[Extracted records]

......

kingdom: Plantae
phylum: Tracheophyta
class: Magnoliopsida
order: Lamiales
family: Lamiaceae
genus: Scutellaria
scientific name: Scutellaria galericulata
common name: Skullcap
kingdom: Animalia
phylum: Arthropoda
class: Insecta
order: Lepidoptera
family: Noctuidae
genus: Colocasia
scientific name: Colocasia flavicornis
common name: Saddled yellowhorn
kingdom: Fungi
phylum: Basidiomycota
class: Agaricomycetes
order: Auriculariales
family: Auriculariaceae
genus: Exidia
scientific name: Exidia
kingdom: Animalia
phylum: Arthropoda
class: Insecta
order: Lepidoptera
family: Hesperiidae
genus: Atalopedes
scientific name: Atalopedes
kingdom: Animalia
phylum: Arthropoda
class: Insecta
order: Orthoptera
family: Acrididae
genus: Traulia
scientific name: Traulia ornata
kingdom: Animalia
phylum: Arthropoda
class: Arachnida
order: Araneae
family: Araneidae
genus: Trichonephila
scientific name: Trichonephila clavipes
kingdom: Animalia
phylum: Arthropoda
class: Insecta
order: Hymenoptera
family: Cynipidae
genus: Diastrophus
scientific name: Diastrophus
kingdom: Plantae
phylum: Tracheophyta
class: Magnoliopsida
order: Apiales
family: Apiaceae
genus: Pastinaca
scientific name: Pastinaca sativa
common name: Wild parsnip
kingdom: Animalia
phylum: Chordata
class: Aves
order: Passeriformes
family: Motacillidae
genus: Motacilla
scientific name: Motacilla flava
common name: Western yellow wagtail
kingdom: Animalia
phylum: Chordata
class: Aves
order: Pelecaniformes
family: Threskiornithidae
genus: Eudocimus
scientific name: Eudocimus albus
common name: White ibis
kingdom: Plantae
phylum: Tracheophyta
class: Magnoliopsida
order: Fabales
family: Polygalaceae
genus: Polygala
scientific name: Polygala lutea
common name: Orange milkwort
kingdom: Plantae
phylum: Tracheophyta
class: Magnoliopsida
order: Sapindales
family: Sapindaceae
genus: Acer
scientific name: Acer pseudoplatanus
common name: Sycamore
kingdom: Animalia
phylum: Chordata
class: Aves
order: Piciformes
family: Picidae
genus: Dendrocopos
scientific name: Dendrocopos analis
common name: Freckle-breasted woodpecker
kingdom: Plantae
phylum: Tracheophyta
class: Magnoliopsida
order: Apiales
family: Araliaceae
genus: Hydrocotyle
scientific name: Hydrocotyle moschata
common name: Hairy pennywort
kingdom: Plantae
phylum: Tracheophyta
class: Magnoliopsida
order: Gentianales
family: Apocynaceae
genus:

......

What the task requires>
Reproduce all of the lines above, keeping every one of them unchanged.

Reply to the exercise>
kingdom: Plantae
phylum: Tracheophyta
class: Magnoliopsida
order: Lamiales
family: Lamiaceae
genus: Scutellaria
scientific name: Scutellaria galericulata
common name: Skullcap
kingdom: Animalia
phylum: Arthropoda
class: Insecta
order: Lepidoptera
family: Noctuidae
genus: Colocasia
scientific name: Colocasia flavicornis
common name: Saddled yellowhorn
kingdom: Fungi
phylum: Basidiomycota
class: Agaricomycetes
order: Auriculariales
family: Auriculariaceae
genus: Exidia
scientific name: Exidia
kingdom: Animalia
phylum: Arthropoda
class: Insecta
order: Lepidoptera
family: Hesperiidae
genus: Atalopedes
scientific name: Atalopedes
kingdom: Animalia
phylum: Arthropoda
class: Insecta
order: Orthoptera
family: Acrididae
genus: Traulia
scientific name: Traulia ornata
kingdom: Animalia
phylum: Arthropoda
class: Arachnida
order: Araneae
family: Araneidae
genus: Trichonephila
scientific name: Trichonephila clavipes
kingdom: Animalia
phylum: Arthropoda
class: Insecta
order: Hymenoptera
family: Cynipidae
genus: Diastrophus
scientific name: Diastrophus
kingdom: Plantae
phylum: Tracheophyta
class: Magnoliopsida
order: Apiales
family: Apiaceae
genus: Pastinaca
scientific name: Pastinaca sativa
common name: Wild parsnip
kingdom: Animalia
phylum: Chordata
class: Aves
order: Passeriformes
family: Motacillidae
genus: Motacilla
scientific name: Motacilla flava
common name: Western yellow wagtail
kingdom: Animalia
phylum: Chordata
class: Aves
order: Pelecaniformes
family: Threskiornithidae
genus: Eudocimus
scientific name: Eudocimus albus
common name: White ibis
kingdom: Plantae
phylum: Tracheophyta
class: Magnoliopsida
order: Fabales
family: Polygalaceae
genus: Polygala
scientific name: Polygala lutea
common name: Orange milkwort
kingdom: Plantae
phylum: Tracheophyta
class: Magnoliopsida
order: Sapindales
family: Sapindaceae
genus: Acer
scientific name: Acer pseudoplatanus
common name: Sycamore
kingdom: Animalia
phylum: Chordata
class: Aves
order: Piciformes
family: Picidae
genus: Dendrocopos
scientific name: Dendrocopos analis
common name: Freckle-breasted woodpecker
kingdom: Plantae
phylum: Tracheophyta
class: Magnoliopsida
order: Apiales
family: Araliaceae
genus: Hydrocotyle
scientific name: Hydrocotyle moschata
common name: Hairy pennywort
kingdom: Plantae
phylum: Tracheophyta
class: Magnoliopsida
order: Gentianales
family: Apocynaceae
genus:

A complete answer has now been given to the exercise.